Леониду стало весело. Он не сдержал улыбки: «Интересно, а девятнадцатый что сюда притащит?»

— Я вижу, вам весело, коллега? — Человек, утонувший в боярском кресле, наконец поднял на Леонида глаза. — А мне вот, читая эти бумажки, плакать захотелось. — На директорском столе внавал лежали папки документов, приметил Леонид и продукцию своего отдела, аккуратно переплетённые сценарии, которые чуть было не начали снимать.

Директор поднялся, раскинул руки, потягиваясь. Во все глаза смотрел на него Леонид. Такого директора он УЖ никак не ожидал здесь увидеть. Солидный? Представительный? Из недавних подполковников? Всё это не приникало к человеку, вставшему сейчас перед ним, чтобы в свою очередь откровенно пристально рассмотреть его, Леонида. И чему‑то вдруг улыбнуться, чуть закосив синими глазами. Чему? Мальчишка, мол, перед тобой? Какой‑то встрёпанный длинноногий тип, по–киношному небрежно и пёстро одетый? Ну смотри, смотри. А сам‑то каков?

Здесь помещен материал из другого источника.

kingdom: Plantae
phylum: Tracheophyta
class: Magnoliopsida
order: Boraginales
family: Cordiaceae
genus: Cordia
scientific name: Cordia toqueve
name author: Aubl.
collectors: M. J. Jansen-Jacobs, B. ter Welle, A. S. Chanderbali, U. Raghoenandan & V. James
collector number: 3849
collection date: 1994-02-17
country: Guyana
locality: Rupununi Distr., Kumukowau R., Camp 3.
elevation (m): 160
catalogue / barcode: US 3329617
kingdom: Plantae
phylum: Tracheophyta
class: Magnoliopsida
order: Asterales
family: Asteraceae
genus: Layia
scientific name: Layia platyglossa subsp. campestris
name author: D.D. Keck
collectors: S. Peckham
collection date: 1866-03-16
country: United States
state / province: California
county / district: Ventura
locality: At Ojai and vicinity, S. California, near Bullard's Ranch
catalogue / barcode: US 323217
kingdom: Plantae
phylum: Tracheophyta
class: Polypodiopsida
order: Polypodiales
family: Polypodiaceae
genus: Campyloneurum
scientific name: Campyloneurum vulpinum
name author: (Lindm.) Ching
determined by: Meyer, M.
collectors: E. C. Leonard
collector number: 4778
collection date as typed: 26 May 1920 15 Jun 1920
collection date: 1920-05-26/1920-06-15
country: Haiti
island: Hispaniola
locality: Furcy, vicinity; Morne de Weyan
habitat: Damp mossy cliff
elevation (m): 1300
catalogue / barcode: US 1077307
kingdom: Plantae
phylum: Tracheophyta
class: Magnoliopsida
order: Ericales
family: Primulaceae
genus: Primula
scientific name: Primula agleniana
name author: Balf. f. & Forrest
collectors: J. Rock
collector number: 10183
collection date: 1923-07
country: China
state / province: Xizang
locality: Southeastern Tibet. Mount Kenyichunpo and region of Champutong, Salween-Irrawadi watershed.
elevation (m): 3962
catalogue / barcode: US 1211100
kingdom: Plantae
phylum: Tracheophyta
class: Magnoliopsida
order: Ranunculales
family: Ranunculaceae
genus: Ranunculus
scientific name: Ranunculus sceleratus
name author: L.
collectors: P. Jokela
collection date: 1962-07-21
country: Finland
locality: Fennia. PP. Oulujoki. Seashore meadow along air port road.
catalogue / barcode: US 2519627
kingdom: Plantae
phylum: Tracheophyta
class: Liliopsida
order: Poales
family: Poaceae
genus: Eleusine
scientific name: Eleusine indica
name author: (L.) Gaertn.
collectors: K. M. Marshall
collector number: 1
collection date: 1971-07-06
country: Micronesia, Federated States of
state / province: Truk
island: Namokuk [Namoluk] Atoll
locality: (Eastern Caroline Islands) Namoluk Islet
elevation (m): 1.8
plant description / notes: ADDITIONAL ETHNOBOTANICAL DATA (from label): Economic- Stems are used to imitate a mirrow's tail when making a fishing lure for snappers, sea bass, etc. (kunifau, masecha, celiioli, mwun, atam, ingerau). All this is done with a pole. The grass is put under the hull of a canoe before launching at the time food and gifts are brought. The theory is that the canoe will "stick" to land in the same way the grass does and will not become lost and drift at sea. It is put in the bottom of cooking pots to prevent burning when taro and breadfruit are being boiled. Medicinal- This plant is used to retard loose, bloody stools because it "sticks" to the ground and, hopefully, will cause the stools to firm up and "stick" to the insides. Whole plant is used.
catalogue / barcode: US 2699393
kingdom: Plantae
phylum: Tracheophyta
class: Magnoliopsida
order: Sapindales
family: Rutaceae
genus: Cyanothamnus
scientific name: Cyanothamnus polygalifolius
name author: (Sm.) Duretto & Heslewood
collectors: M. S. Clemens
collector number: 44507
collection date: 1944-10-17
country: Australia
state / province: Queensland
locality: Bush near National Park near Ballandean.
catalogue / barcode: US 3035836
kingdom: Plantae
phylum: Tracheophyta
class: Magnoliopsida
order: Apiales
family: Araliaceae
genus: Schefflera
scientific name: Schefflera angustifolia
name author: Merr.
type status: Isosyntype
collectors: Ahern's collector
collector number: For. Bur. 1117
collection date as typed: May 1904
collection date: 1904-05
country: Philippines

А сам он был вот каков… Лицо простецкое, нос уточкой, глаза маленькие, кругленькие, только тем и хороша, что синие, из глубины синие. Такая синева блёкнет с годами, у этого не поблёкла. Сколько ему? Да лет уже сорок. Может, чуть больше, может, чуть меньше. Крепок. Не очень высок, но строен, с прочно–сухими плечами, с тяжеловатой шеей. Из спортсменов? Из кадровых военных? А может, из артистов? Ничего про него не угадаешь. Да вот и лицо вдруг стало не таким уж простецким. Лукавый веерок морщинок у глаз, да и губы не по-простецки ужаты. Кто ты? Каков ты? Умён или глуп, простодушен или хитёр, зол или добр? Смотришь на человека, на его нос, лоб, плечи и руки, а думаешь про то, что у него сокрыто там, в голове, в сердце.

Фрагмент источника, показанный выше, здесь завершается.